More than one in five (21 per cent) say they have already gone private recently because they simply couldn’t get the treatment they urgently need, according to a July poll of over 4,000 people by Populus for the charity Engage Britain. A decade ago, just 13 per cent of all non-emergency surgery on UK residents was privately funded. (For context, roughly 13 per cent of people in the UK have some kind of private health insurance.)
Demand for private health policies rose 46 per cent in the first eight months of 2021 compared with the same period pre-pandemic in 2019, according to the health insurance comparison website, Quotezone.

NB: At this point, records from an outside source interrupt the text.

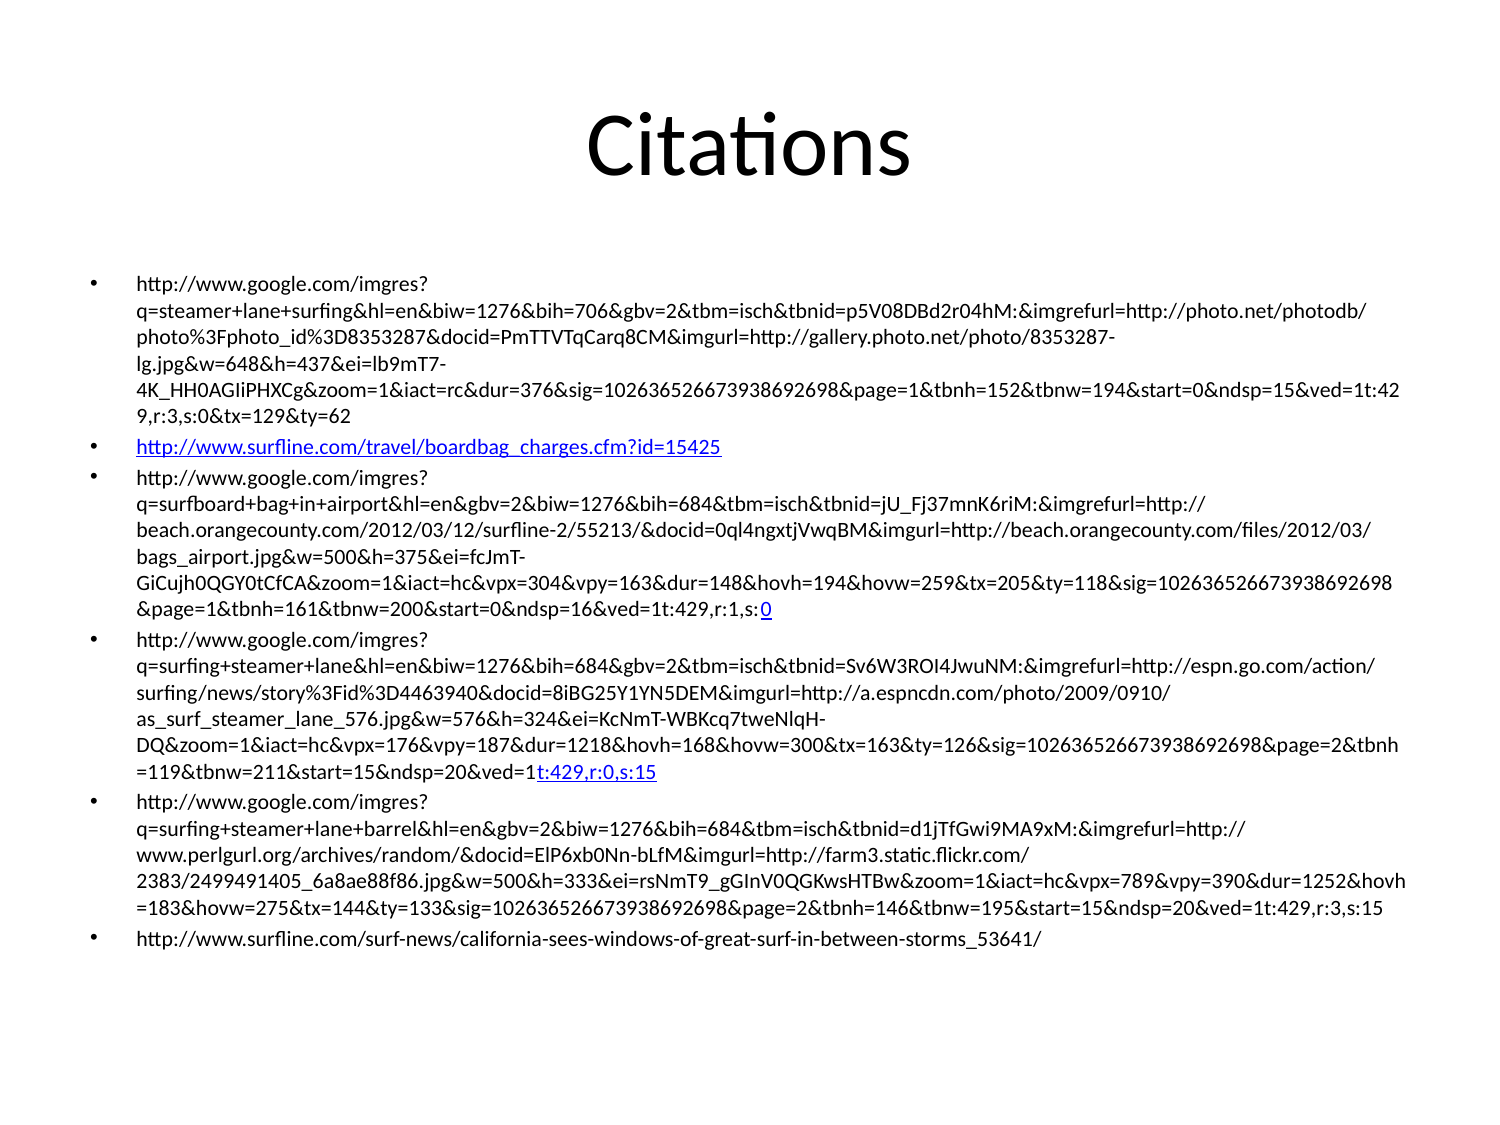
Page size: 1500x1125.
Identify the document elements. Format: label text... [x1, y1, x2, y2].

title Citations [75, 45, 1425, 233]
list http://www.google.com/imgres?q=steamer+lane+surfing&hl=en&biw=1276&bih=706&gbv=2&tbm=isch&tbnid=p5V08DBd2r04hM:&imgrefurl=http://photo.net/photodb/photo%3Fphoto_id%3D8353287&docid=PmTTVTqCarq8CM&imgurl=http://gallery.photo.net/photo/8353287-lg.jpg&w=648&h=437&ei=lb9mT7-4K_HH0AGIiPHXCg&zoom=1&iact=rc&dur=376&sig=102636526673938692698&page=1&tbnh=152&tbnw=194&start=0&ndsp=15&ved=1t:429,r:3,s:0&tx=129&ty=62 http://www.surfline.com/travel/boardbag_charges.cfm?id=15425 http://www.google.com/imgres?q=surfboard+bag+in+airport&hl=en&gbv=2&biw=1276&bih=684&tbm=isch&tbnid=jU_Fj37mnK6riM:&imgrefurl=http://beach.orangecounty.com/2012/03/12/surfline-2/55213/&docid=0ql4ngxtjVwqBM&imgurl=http://beach.orangecounty.com/files/2012/03/bags_airport.jpg&w=500&h=375&ei=fcJmT-GiCujh0QGY0tCfCA&zoom=1&iact=hc&vpx=304&vpy=163&dur=148&hovh=194&hovw=259&tx=205&ty=118&sig=102636526673938692698&page=1&tbnh=161&tbnw=200&start=0&ndsp=16&ved=1t:429,r:1,s:0 http://www.google.com/imgres?q=surfing+steamer+lane&hl=en&biw=1276&bih=684&gbv=2&tbm=isch&tbnid=Sv6W3ROI4JwuNM:&imgrefurl=http://espn.go.com/action/surfing/news/story%3Fid%3D4463940&docid=8iBG25Y1YN5DEM&imgurl=http://a.espncdn.com/photo/2009/0910/as_surf_steamer_lane_576.jpg&w=576&h=324&ei=KcNmT-WBKcq7tweNlqH-DQ&zoom=1&iact=hc&vpx=176&vpy=187&dur=1218&hovh=168&hovw=300&tx=163&ty=126&sig=102636526673938692698&page=2&tbnh=119&tbnw=211&start=15&ndsp=20&ved=1t:429,r:0,s:15 http://www.google.com/imgres?q=surfing+steamer+lane+barrel&hl=en&gbv=2&biw=1276&bih=684&tbm=isch&tbnid=d1jTfGwi9MA9xM:&imgrefurl=http://www.perlgurl.org/archives/random/&docid=ElP6xb0Nn-bLfM&imgurl=http://farm3.static.flickr.com/2383/2499491405_6a8ae88f86.jpg&w=500&h=333&ei=rsNmT9_gGInV0QGKwsHTBw&zoom=1&iact=hc&vpx=789&vpy=390&dur=1252&hovh=183&hovw=275&tx=144&ty=133&sig=102636526673938692698&page=2&tbnh=146&tbnw=195&start=15&ndsp=20&ved=1t:429,r:3,s:15 http://www.surfline.com/surf-news/california-sees-windows-of-great-surf-in-between-storms_53641/ [75, 262, 1425, 1005]
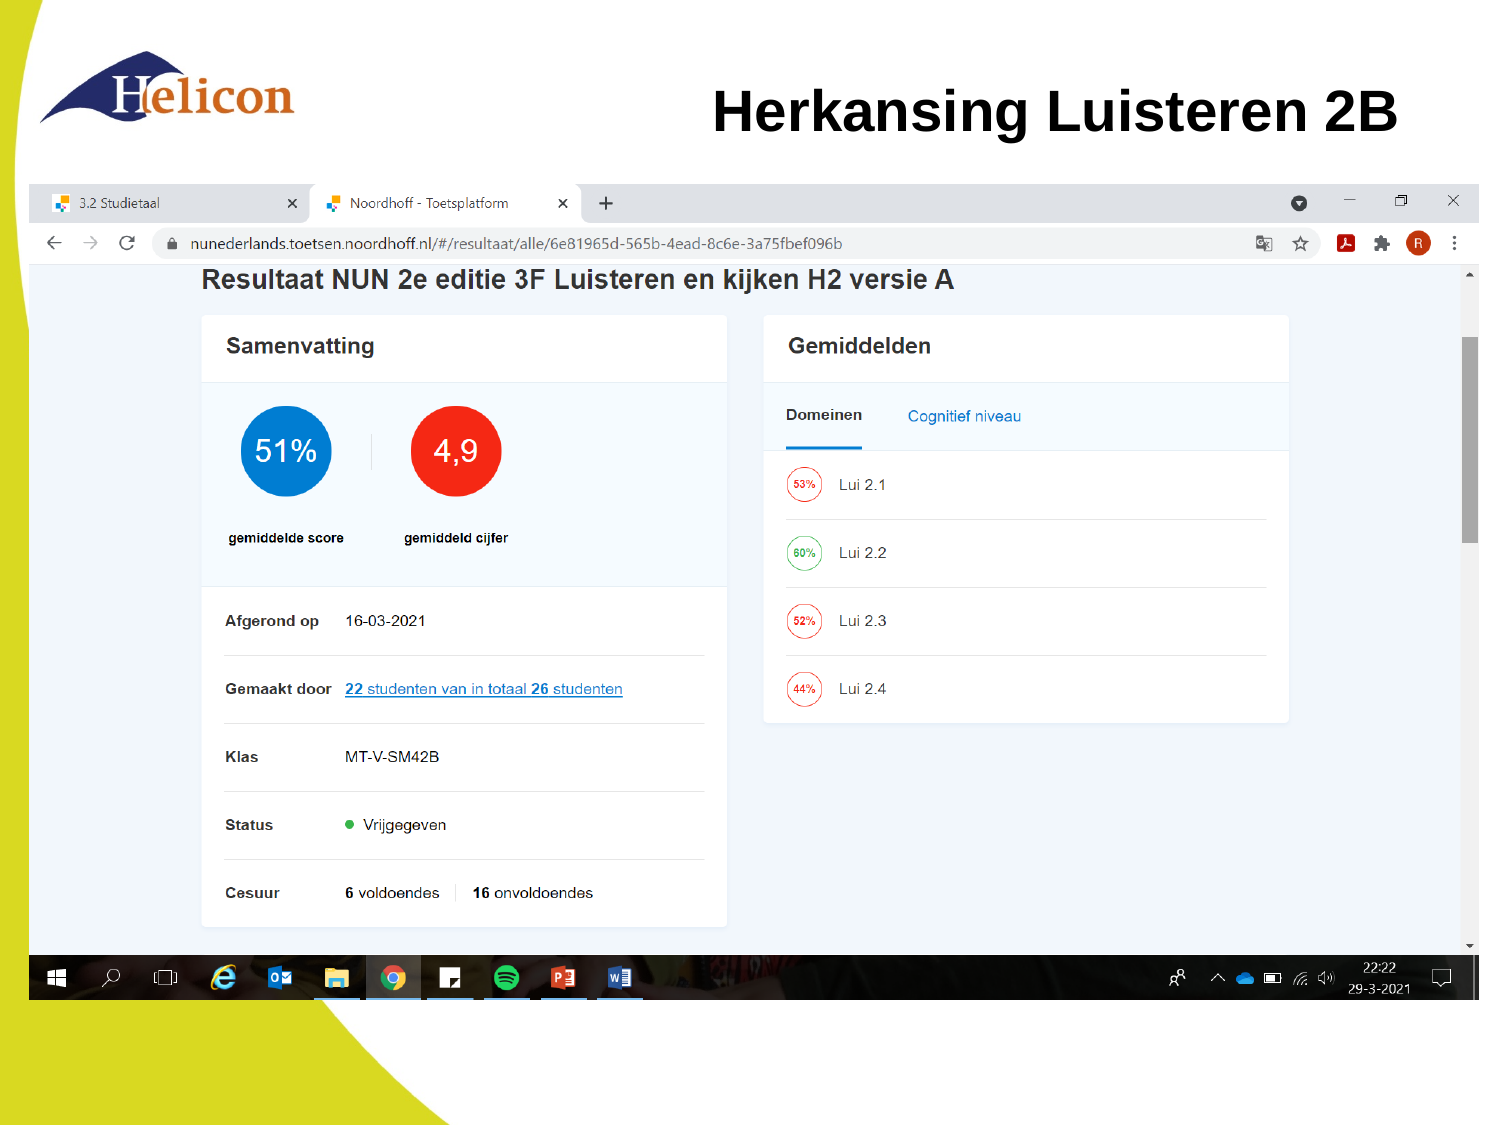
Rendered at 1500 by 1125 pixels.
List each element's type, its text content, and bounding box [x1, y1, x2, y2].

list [29, 184, 1479, 1000]
picture [0, 0, 1500, 1125]
title Herkansing Luisteren 2B [324, 54, 1415, 161]
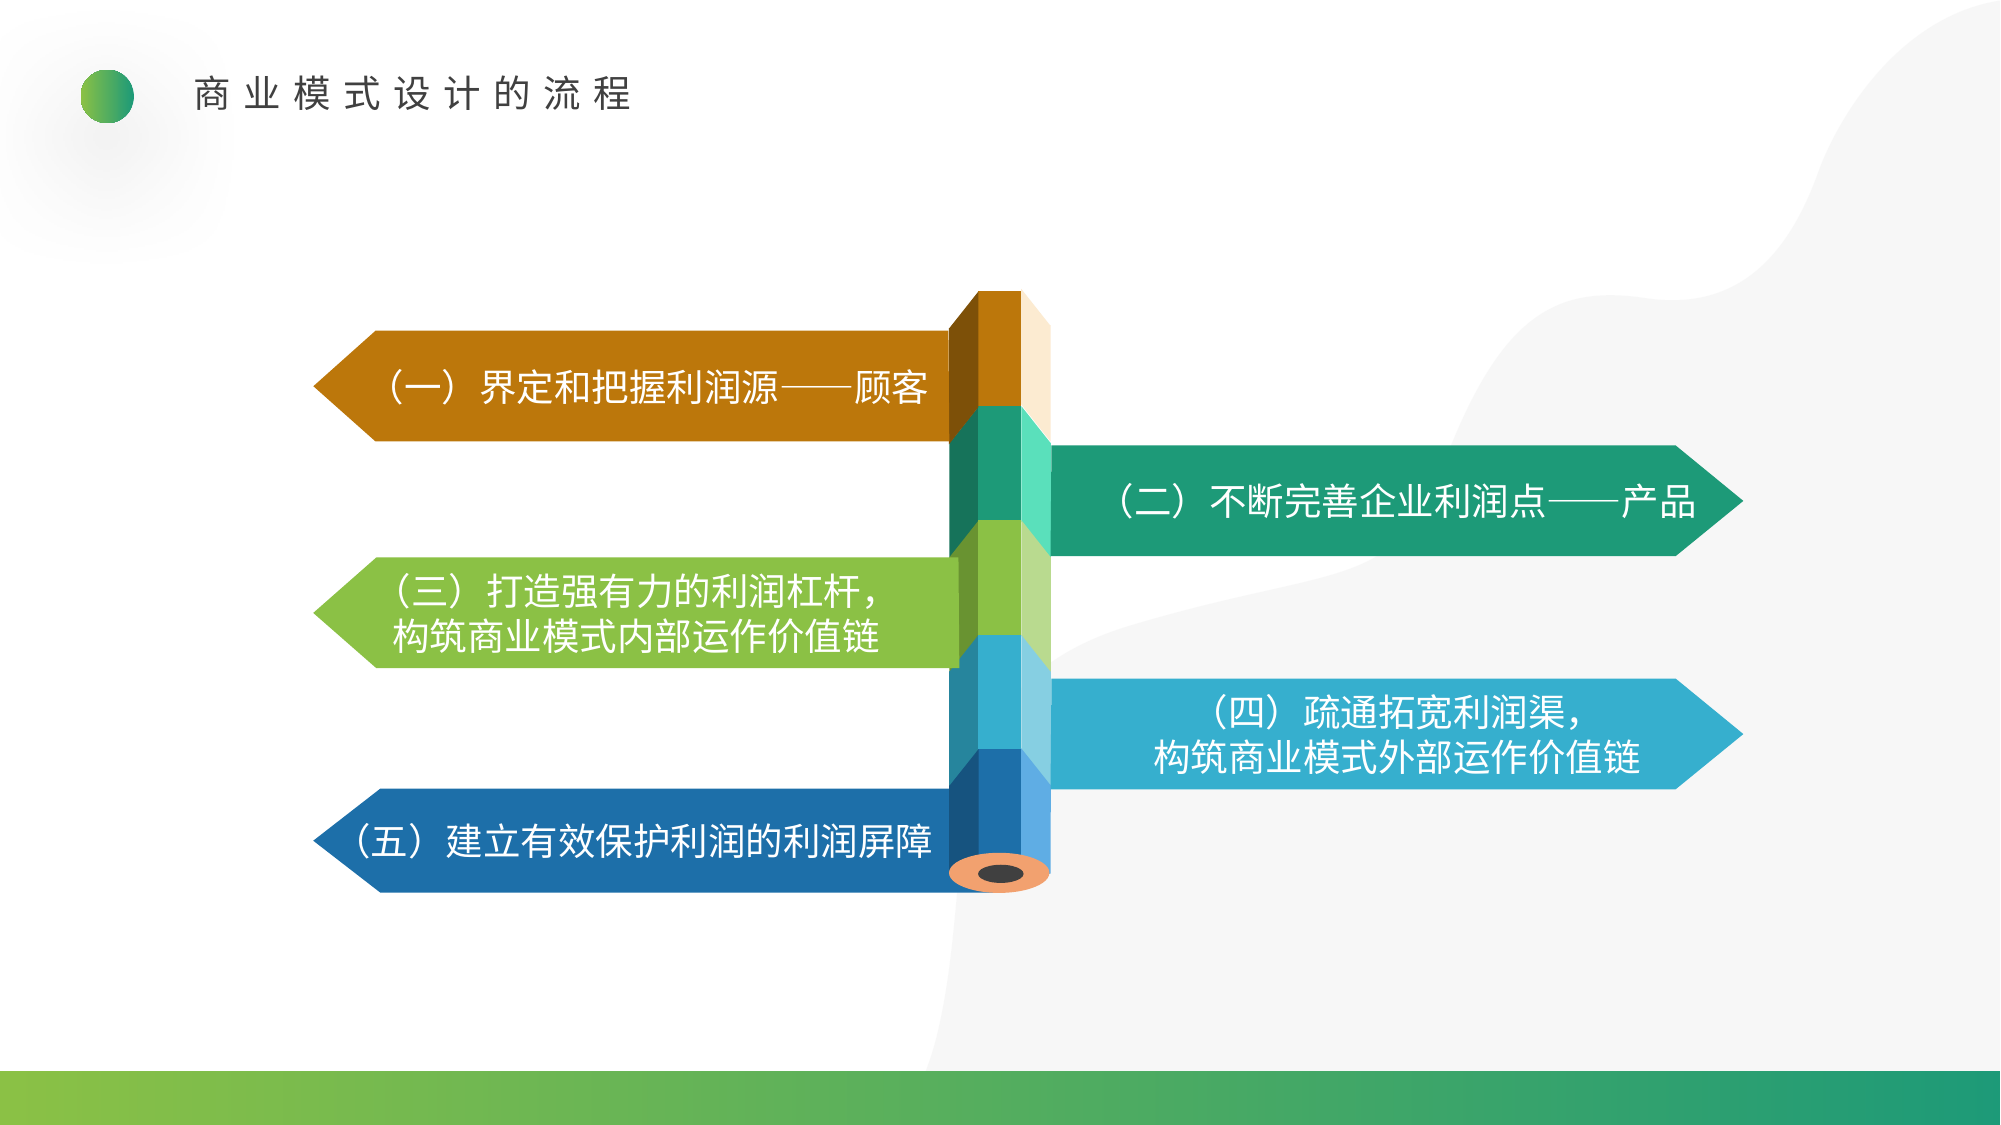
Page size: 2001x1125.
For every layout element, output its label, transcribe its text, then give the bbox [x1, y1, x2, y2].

text_box （五）建立有效保护利润的利润屏障 [313, 788, 948, 893]
text_box [1020, 519, 1052, 669]
text_box [977, 407, 1020, 519]
text_box （二）不断完善企业利润点——产品 [1050, 445, 1744, 557]
text_box [948, 412, 977, 554]
text_box [1020, 746, 1052, 875]
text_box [978, 749, 1022, 852]
text_box （四）疏通拓宽利润渠， 构筑商业模式外部运作价值链 [1050, 678, 1744, 790]
text_box [1020, 407, 1051, 553]
text_box [948, 747, 980, 852]
text_box 商业模式设计的流程 [178, 62, 749, 123]
text_box [1020, 287, 1052, 445]
text_box [1020, 633, 1052, 781]
text_box （一）界定和把握利润源——顾客 [313, 330, 950, 442]
text_box [948, 635, 977, 783]
text_box [948, 520, 977, 655]
text_box [977, 634, 1020, 749]
text_box [947, 290, 980, 448]
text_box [948, 852, 1050, 893]
text_box [980, 290, 1021, 407]
text_box （三）打造强有力的利润杠杆， 构筑商业模式内部运作价值链 [313, 557, 960, 669]
text_box [977, 519, 1020, 634]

A look into the 2021 half-year results of a publicly-listed healthcare company called Spire shows 46.7 per cent revenue growth on the first half of 2019 for “self-pay” patients – those who pay for private treatment themselves rather than claiming on insurance. That’s a “record” performance.
Industry insiders say the single biggest reason for this change is people stuck on NHS waiting lists and unable to access the treatment they need.
The government denies allegations it is planning to privatise the NHS, citing as evidence its recent decision to raise national insurance payments to help pay to clear the NHS waiting list. Yet the fact it has appointed not one but two former senior bankers to run the institution, one of whom at least (Javid) is ideologically committed to privatisation of public institutions as well as an investor in U.S. private healthcare, hardly inspires confidence.